TRAMA
In un Fantastico Regno alle porte di una città di nome Roma, vive in un decadente Castello la Nobile Famiglia Mancini, stirpe di alto lignaggio che gestisce un florido traffico di droga e di malaffare. Qui, Riccardo Mancini è da sempre in lotta con i fratelli per la supremazia e il comando della famiglia, dominata dagli uomini ma retta nell’ombra dalla potente Regina Madre, grande tessitrice di equilibri perversi: un tragico e oscuro incidente l’ha reso zoppo e storpio fin dalla tenera età, minando fortemente la sua salute mentale e obbligandolo a trascorrere anni in un ospedale psichiatrico. Tornato a casa, apparentemente guarito, Riccardo inizia a tramare nell’ombra per assicurarsi attivamente il possesso della corona, assassinando chiunque ostacoli la sua scalata al potere. Ma quando diventa Re, perde tutto… Riccardo va all’inferno e lo fa sorridendo.
RECENSIONI
È paradossale che oggi un approccio che magnifichi il lavoro scenografico, luministico, di composizione dell’immagine, oltre al movimento attoriale gestito come una coreografia - un discorso visivo, insomma - non frequenti tanto il cinema, ma continui a essere prerogativa del teatro. Solito ritornello: il teatro si può permettere di sperimentare, anche formalmente, perché il suo pubblico è preparato (in alcuni casi anche rassegnato) alla complessità. Il cinema no, nonostante la nostra storia (da Fellini a Bene, solo per citare nomi diversissimi) ci dica il contrario. Fa allora doppiamente piacere che Roberta Torre torni al grande schermo dopo sei anni e lo faccia avvicinando un testo scespiriano solo per rifarlo alla sua maniera (che è quello che, per l’appunto, il teatro fa sempre: proporre riletture), sulla scorta di un lavoro che per molto tempo ha condotto sui palcoscenici. Torre ragiona evidentemente per immagini e per quadri, legandoli al testo del Bardo - attualizzato, modernizzato - attraverso il lavoro testual-musicale di Mauro Pagani. E chiama Massimo Ranieri a incarnare il protagonista: un Riccardo III schizofrenico, diviso tra Bene e Male, tra dolore subito e inflitto, quindi insieme eroe e antieroe, un uomo traumatizzato nel corpo e nell’anima che, nel suo labirinto delirante, a capo della sua gang di freak, è un po’ demiurgo (muove le pedine del suo enorme plastico) e un po’ è disperato attore che calca il palcoscenico della sua follia, alle prese con i fantasmi del passato.

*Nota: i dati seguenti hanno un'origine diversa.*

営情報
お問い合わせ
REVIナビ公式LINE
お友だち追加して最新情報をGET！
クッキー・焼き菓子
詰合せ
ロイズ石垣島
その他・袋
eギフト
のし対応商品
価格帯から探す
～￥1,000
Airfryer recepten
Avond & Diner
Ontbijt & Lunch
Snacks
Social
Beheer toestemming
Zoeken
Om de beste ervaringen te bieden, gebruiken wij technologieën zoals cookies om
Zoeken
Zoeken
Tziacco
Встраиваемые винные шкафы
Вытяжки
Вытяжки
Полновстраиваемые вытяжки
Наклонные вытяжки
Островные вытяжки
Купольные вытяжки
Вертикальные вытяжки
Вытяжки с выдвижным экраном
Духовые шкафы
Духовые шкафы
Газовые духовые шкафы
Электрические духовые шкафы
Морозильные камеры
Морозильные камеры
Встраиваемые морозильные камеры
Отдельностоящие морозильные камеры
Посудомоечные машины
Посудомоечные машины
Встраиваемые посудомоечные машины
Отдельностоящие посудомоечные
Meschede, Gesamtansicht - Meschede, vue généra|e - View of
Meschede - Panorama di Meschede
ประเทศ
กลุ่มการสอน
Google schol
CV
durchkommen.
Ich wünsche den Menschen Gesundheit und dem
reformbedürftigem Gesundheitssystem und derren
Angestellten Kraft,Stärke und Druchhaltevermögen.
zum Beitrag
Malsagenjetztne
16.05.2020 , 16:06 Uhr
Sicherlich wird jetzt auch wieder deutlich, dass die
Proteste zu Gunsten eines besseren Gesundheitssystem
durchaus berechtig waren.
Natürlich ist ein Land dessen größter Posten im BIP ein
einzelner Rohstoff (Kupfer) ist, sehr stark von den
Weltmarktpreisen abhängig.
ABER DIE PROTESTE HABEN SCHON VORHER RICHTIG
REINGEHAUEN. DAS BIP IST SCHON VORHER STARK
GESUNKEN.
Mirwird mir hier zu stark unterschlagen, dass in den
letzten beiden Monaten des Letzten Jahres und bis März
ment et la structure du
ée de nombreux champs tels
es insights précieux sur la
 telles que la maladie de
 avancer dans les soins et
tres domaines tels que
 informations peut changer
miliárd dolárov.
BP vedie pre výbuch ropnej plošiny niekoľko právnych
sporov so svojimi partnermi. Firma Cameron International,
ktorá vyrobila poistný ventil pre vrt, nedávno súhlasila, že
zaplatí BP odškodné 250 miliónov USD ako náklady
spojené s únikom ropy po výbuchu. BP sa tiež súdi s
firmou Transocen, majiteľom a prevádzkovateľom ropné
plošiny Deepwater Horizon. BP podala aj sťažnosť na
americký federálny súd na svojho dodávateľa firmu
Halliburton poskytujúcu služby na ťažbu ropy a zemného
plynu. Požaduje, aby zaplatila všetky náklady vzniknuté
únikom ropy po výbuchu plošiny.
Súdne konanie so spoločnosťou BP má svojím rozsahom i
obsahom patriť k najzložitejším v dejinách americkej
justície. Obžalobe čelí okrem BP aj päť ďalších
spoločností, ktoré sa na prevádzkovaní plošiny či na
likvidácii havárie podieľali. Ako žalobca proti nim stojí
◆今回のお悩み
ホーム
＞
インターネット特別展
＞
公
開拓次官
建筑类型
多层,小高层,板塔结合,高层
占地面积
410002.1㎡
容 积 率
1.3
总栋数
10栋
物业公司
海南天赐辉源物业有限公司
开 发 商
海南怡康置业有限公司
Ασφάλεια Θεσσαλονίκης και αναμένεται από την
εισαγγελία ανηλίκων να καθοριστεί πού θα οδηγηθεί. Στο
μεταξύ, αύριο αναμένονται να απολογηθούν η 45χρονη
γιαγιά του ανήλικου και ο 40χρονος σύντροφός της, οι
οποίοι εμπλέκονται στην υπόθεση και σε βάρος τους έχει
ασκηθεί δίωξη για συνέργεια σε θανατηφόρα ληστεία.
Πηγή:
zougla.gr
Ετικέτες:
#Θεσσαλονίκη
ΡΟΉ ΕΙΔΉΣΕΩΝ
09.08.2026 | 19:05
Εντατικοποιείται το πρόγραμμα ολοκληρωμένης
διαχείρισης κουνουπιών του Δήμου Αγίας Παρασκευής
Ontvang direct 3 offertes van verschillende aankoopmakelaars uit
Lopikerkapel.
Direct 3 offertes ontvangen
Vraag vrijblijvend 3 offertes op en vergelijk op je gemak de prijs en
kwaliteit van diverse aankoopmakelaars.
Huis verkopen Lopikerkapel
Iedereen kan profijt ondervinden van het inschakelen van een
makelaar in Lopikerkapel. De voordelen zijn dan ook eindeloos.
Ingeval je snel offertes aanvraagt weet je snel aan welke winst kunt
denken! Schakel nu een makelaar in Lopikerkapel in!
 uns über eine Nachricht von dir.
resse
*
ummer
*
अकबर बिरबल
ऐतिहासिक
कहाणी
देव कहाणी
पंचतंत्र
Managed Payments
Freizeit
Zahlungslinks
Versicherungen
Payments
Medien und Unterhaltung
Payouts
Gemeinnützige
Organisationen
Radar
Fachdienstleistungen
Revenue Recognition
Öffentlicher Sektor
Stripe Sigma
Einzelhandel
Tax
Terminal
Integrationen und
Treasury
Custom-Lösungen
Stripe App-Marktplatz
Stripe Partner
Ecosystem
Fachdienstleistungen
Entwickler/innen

Il nodo è il rapporto con la regina madre (una Sonia Bergamasco che oscilla tra la strega delle fiabe e una diva al tramonto), un amore irrisolto e crudele, legato a una ferita d’infanzia che ha innescato un meccanismo di perversa, implacabile rivalsa: un rapporto madre - figlio raccontato attraverso i segnali del corpo (le menomazioni reciproche).
Qualunque sia il punto della narrazione, non lo si rappresenta mai a prescindere dall’effetto scenico, attraversando trasversalmente i linguaggi, arte alta e bassa - dalla televisione alla videoarte, dalla danza al videoclip, dai supereroi Marvel all’avanguardia -: per Torre il cinema è ancora un laboratorio di ricerca espressiva, di ibridazione fertile, in cui non si deve necessariamente soccombere al pensiero unico realista, ma, al contrario, perseguire una logica antinaturalista che qui trova espressione in una street opera esuberante, un musical dark figlio di un altro decennio (penso molto a Derek Jarman), in cui “il regno per un cavallo” è quello del malaffare (viviamo i tempi della decadenza: lo sfarzo è kitsch, putrida ostentazione) e che si appoggia, come avviene di rado al cinema, sulla performance (intesa in senso non meramente attoriale) del cast: Massimo Ranieri, voce e corpo, la già citata Sonia Bergamasco o le attrici-autrici Silvia Calderoni (Motus) e Silvia Gallerano.